*Text block*:
Although defendant styles his motion as one for a hearing, his arguments are directed principally at the correctness of the Telesca Decision. Indeed, the parties seem to agree that the present dispute concerns Judge Telesca's finding that "[b]ased on the allegations and documentation submitted in connection with Plaintiff's supplementary briefing, which Defendant has failed to address, the Court concludes that Defendant is equitably estopped from asserting the failure to exhaust." Thus, in substance - but not form - defendant asks this Court to reverse (or at the very least, reconsider) Judge Telesca's decision that defendant was estopped from exerting the failure to exhaust. In that way, defendant's motion is more properly considered a motion for reconsideration of the Telesca Decision denying defendant's motion for summary judgment on the exhaustion issue.

The Second Circuit has not squarely addressed whether a magistrate judge can reconsider the decision of district court judge, but the prevailing weight of authority militates against it. The Fifth Circuit has noted that, while it would be unusual for a magistrate judge to decline to follow a district judge's opinion, the magistrate judge may not be bound by the district court's previous decision when: "(1) both parties consent to the jurisdiction of the magistrate judge and (2) the district judge specifically designates the magistrate judge to conduct civil proceedings." Cooper v. Brookshire, 70 F.3d 377, n.6 (5th Cir. 1995) (emphasis added). Similarly, the Northern District of Ohio found that "Section 636 of the Federal Magistrates Act, which establishes the jurisdiction and powers of federal magistrates, does not authorize magistrates to reconsider prior rulings of a district judge in referred cases." Taylor v. Nat'l Grp. of Companies, Inc., 765 F. Supp. 411, 413-14 (N.D. Ohio 1990). Accordingly, I do not have jurisdiction to hear defendant's motion - the import of which would be to reconsider Judge Telesca's decision - even with consent from the parties. Because defendant's motion would require me to reconsider the Telesca Decision, defendant's motion (Docket # 34) is denied.

*Record excerpts*:
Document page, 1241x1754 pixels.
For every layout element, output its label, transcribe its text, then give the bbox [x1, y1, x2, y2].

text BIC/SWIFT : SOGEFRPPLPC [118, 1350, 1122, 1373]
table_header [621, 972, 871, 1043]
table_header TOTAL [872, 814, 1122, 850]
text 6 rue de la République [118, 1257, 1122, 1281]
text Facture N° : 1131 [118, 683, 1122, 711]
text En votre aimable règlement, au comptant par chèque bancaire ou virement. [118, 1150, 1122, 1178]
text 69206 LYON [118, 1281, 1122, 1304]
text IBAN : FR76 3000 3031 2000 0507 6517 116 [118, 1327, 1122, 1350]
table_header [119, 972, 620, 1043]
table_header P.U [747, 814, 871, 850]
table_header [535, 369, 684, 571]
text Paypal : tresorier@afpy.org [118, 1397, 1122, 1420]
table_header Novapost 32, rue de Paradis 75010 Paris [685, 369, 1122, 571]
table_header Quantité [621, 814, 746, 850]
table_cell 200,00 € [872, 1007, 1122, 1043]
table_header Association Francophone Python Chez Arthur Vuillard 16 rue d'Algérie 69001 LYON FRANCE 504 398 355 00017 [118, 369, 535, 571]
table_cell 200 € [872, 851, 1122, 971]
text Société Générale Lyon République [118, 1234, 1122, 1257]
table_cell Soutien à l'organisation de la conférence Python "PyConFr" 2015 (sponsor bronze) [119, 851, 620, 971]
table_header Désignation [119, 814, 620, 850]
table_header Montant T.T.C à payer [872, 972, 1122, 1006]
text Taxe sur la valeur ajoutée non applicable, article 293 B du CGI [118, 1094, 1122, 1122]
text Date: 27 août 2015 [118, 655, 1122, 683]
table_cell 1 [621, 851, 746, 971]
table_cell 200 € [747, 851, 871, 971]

...

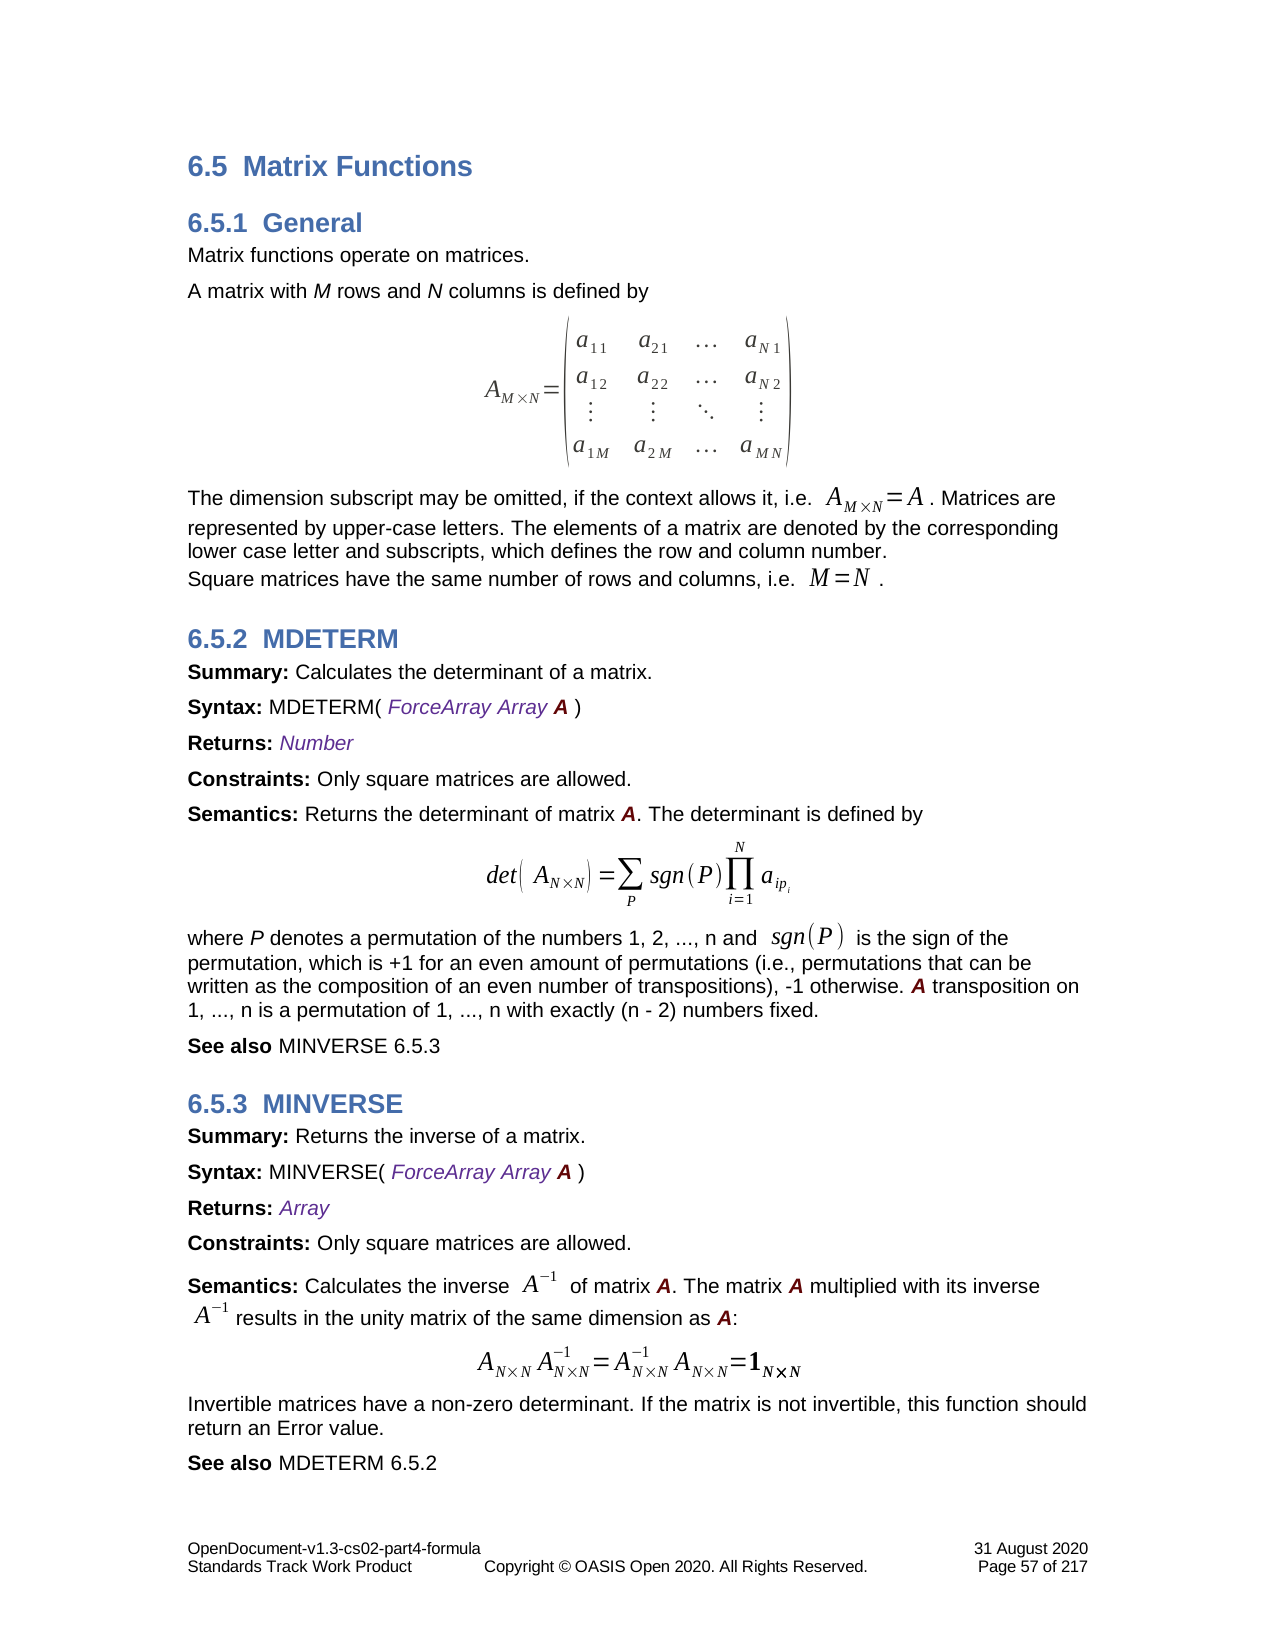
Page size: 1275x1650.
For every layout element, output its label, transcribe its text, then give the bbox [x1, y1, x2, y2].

*What needs to be done*:
Continue the court ruling on the defendant's motion about the Telesca Decision, starting after its last sentence.

*Exercise answer*:
Plaintiff and defendant agreed orally during a status conference before the Court on November 2, 2016 to this Court's jurisdiction to hear the motion. Defendant consented to this Court's jurisdiction in writing, and plaintiff has stated in writing that he would sign the consent form. However, the parties never consented in writing to magistrate judge jurisdiction on the provided consent form. --------

Plaintiff's Motion for Appointment of Counsel

In his motion for appointment of counsel, plaintiff argues that he needs Court-appointed counsel because he does not have the experience or knowledge to represent himself on pre-trial and trial matters. See Motion to Appoint Counsel (Docket # 29). For the reasons that follow, plaintiff's motion is denied without prejudice to renew.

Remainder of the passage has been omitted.